= JOB =
Look through the records below and copy each line that includes the word "input".
□ □ □ □ □
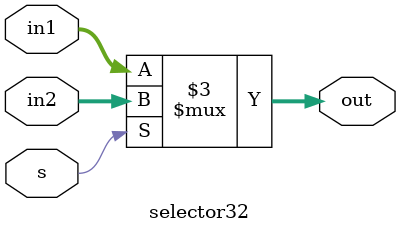
<source format=v>
module selector32(input[31:0] in1,
				 input[31:0] in2,
				 input s,
				 output reg[31:0] out);

always@(*)
begin 
	if(s)
		out=in2;
	else 
		out=in1;
end
				 
endmodule
</source>
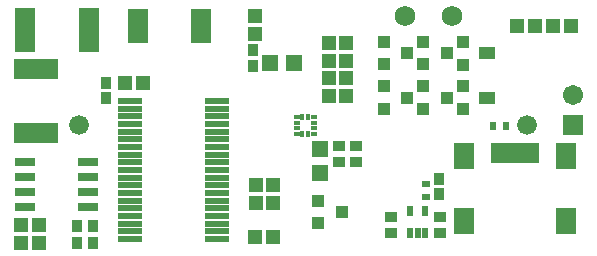
<source format=gts>
G04 Layer_Color=8388736*
%FSLAX25Y25*%
%MOIN*%
G70*
G01*
G75*
%ADD44R,0.04800X0.04800*%
%ADD45R,0.03556X0.04343*%
%ADD46R,0.04800X0.04800*%
%ADD47R,0.05800X0.04400*%
%ADD48R,0.04400X0.04400*%
%ADD49R,0.04343X0.03950*%
%ADD50R,0.01981X0.03753*%
%ADD51R,0.03556X0.04343*%
%ADD52R,0.06902X0.03162*%
%ADD53R,0.05800X0.05800*%
%ADD54R,0.04343X0.03556*%
%ADD55R,0.01784X0.01883*%
%ADD56R,0.01883X0.01784*%
%ADD57R,0.02375X0.03162*%
%ADD58R,0.07887X0.01981*%
%ADD59R,0.07099X0.11824*%
%ADD60R,0.05800X0.05800*%
%ADD61R,0.03162X0.02375*%
%ADD62R,0.07099X0.14579*%
%ADD63R,0.14579X0.07099*%
%ADD64R,0.07099X0.08674*%
%ADD65R,0.03556X0.07099*%
%ADD66C,0.06800*%
%ADD67C,0.06587*%
%ADD68R,0.06706X0.06706*%
%ADD69C,0.06706*%
D44*
X40757Y58100D02*
D03*
X46757D02*
D03*
X90100Y6900D02*
D03*
X84100D02*
D03*
X177399Y77100D02*
D03*
X171399D02*
D03*
X189200D02*
D03*
X183200D02*
D03*
X12119Y10740D02*
D03*
X6119D02*
D03*
X12119Y4939D02*
D03*
X6119D02*
D03*
D45*
X34200Y58328D02*
D03*
Y53210D02*
D03*
X145408Y21159D02*
D03*
Y26277D02*
D03*
X83328Y63972D02*
D03*
Y69090D02*
D03*
D46*
X84200Y24300D02*
D03*
Y18300D02*
D03*
X114301Y65569D02*
D03*
Y71569D02*
D03*
Y59768D02*
D03*
Y53768D02*
D03*
X108500Y59768D02*
D03*
Y53768D02*
D03*
Y65569D02*
D03*
Y71569D02*
D03*
X90001Y24300D02*
D03*
Y18300D02*
D03*
X83928Y74662D02*
D03*
Y80662D02*
D03*
D47*
X161328Y53240D02*
D03*
Y68028D02*
D03*
D48*
X153328Y49540D02*
D03*
Y57040D02*
D03*
Y64328D02*
D03*
Y71828D02*
D03*
D49*
X126863Y71818D02*
D03*
Y64338D02*
D03*
X134737Y68078D02*
D03*
X126863Y57030D02*
D03*
Y49549D02*
D03*
X134737Y53290D02*
D03*
X140081Y57030D02*
D03*
Y49549D02*
D03*
X147955Y53290D02*
D03*
X140081Y71818D02*
D03*
Y64338D02*
D03*
X147955Y68078D02*
D03*
X104966Y18840D02*
D03*
Y11360D02*
D03*
X112840Y15100D02*
D03*
D50*
X135634Y15580D02*
D03*
X138193Y8100D02*
D03*
X140752Y15580D02*
D03*
X135634Y8100D02*
D03*
X140752D02*
D03*
D51*
X24591Y4862D02*
D03*
X30103D02*
D03*
X24591Y10663D02*
D03*
X30103D02*
D03*
D52*
X7170Y31877D02*
D03*
Y26877D02*
D03*
Y21877D02*
D03*
Y16877D02*
D03*
X28430D02*
D03*
Y21877D02*
D03*
Y26877D02*
D03*
Y31877D02*
D03*
D53*
X105695Y28205D02*
D03*
Y36205D02*
D03*
D54*
X129433Y13513D02*
D03*
Y8002D02*
D03*
X117797Y37327D02*
D03*
Y31815D02*
D03*
X111996D02*
D03*
Y37327D02*
D03*
X145581Y8002D02*
D03*
Y13513D02*
D03*
D55*
X101768Y41047D02*
D03*
X99799D02*
D03*
Y46953D02*
D03*
X101768D02*
D03*
D56*
X97830Y43016D02*
D03*
Y44984D02*
D03*
Y46953D02*
D03*
X103736Y44984D02*
D03*
Y43016D02*
D03*
Y41047D02*
D03*
Y46953D02*
D03*
X97830Y41047D02*
D03*
D57*
X163402Y43800D02*
D03*
X167732D02*
D03*
D58*
X71434Y6139D02*
D03*
Y8698D02*
D03*
Y11258D02*
D03*
Y13817D02*
D03*
Y16376D02*
D03*
Y18935D02*
D03*
Y21494D02*
D03*
Y24053D02*
D03*
Y26612D02*
D03*
Y29171D02*
D03*
Y31730D02*
D03*
Y34289D02*
D03*
Y36848D02*
D03*
Y39407D02*
D03*
Y41966D02*
D03*
Y44525D02*
D03*
Y47084D02*
D03*
Y49643D02*
D03*
Y52202D02*
D03*
X42300Y6139D02*
D03*
Y8698D02*
D03*
Y11258D02*
D03*
Y13817D02*
D03*
Y16376D02*
D03*
Y18935D02*
D03*
Y21494D02*
D03*
Y24053D02*
D03*
Y26612D02*
D03*
Y29171D02*
D03*
Y31730D02*
D03*
Y34289D02*
D03*
Y36848D02*
D03*
Y39407D02*
D03*
Y41966D02*
D03*
Y44525D02*
D03*
Y47084D02*
D03*
Y49643D02*
D03*
Y52202D02*
D03*
D59*
X44870Y77151D02*
D03*
X66130D02*
D03*
D60*
X97029Y64700D02*
D03*
X89029D02*
D03*
D61*
X141026Y24506D02*
D03*
Y20175D02*
D03*
D62*
X7269Y75773D02*
D03*
X28528D02*
D03*
D63*
X11009Y62830D02*
D03*
Y41570D02*
D03*
D64*
X153543Y33913D02*
D03*
X187795D02*
D03*
Y12259D02*
D03*
X153543D02*
D03*
D65*
X176969Y34700D02*
D03*
X173819D02*
D03*
X170669D02*
D03*
X167520D02*
D03*
X164370D02*
D03*
D66*
X133858Y80600D02*
D03*
X149606D02*
D03*
D67*
X174744Y44000D02*
D03*
X25256D02*
D03*
D68*
X189834Y44059D02*
D03*
D69*
Y54059D02*
D03*
M02*

</source>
□ □ □ □ □
= OUTPUT OF THE EXERCISE =
module selector32(input[31:0] in1,
				 input[31:0] in2,
				 input s,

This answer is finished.